Accelerate Generative AI Inference on Amazon SageMaker AI with G7e Instances
New SageMaker instances double GPU memory to 96GB, enabling single-node deployment of 300B parameter models.
AWS has launched its next-generation G7e GPU instances for Amazon SageMaker AI, powered by NVIDIA's new RTX PRO 6000 Blackwell Server Edition GPUs. Each GPU delivers 96GB of GDDR7 memory—double the capacity of previous G6e instances—with memory bandwidth reaching 1,597 GB/s per GPU. The instances scale from single-GPU configurations (G7e.2xlarge) up to eight-GPU nodes (G7e.48xlarge), with the largest offering 768GB of aggregate GPU memory and 1,600 Gbps of networking throughput via Elastic Fabric Adapter (EFA). This represents a 4x improvement in network bandwidth over G6e instances.
These specifications enable significant performance gains for generative AI inference, with AWS claiming up to 2.3x faster performance compared to G6e instances. The increased memory density allows developers to host larger models on fewer nodes: a single GPU can now handle 35B parameter models, while an 8-GPU node can accommodate 300B parameter models. This reduces the need for complex multi-node setups, lowering operational overhead and inter-node latency. The instances support FP4 precision using NVIDIA's fifth-generation Tensor Cores, making them suitable for deploying large language models, multimodal AI, and agentic workflows.
Key use cases include chatbots with improved response times, Retrieval Augmented Generation (RAG) pipelines benefiting from faster context injection, and long-context inference where large KV caches are essential. The doubled memory also resolves out-of-memory errors for larger vision models and extends capabilities to physical AI and scientific computing applications. By providing more cost-effective and powerful infrastructure, AWS aims to help organizations scale their generative AI deployments while maintaining high performance for demanding inference workloads.
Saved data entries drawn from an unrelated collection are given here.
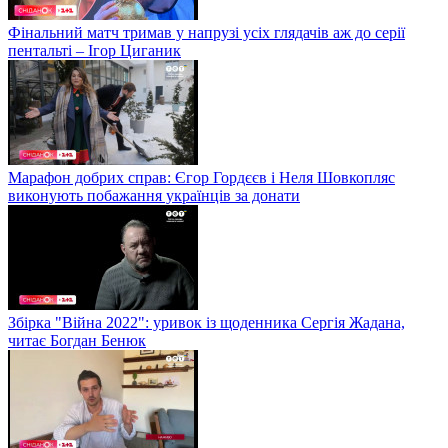
Фінальний матч тримав у напрузі усіх глядачів аж до серії
пентальті – Ігор Циганик
Марафон добрих справ: Єгор Гордєєв і Неля Шовкопляс
виконують побажання українців за донати
Збірка "Війна 2022": уривок із щоденника Сергія Жадана,
читає Богдан Бенюк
- Each NVIDIA RTX PRO 6000 GPU provides 96GB GDDR7 memory, doubling previous generation capacity
- Delivers up to 2.3x faster inference performance compared to G6e instances with 1,600 Gbps network bandwidth
- Enables single-node deployment of 300B parameter models, reducing multi-node complexity and latency
Why It Matters
Lowers costs and simplifies deployment of large AI models, making advanced generative AI more accessible to enterprises.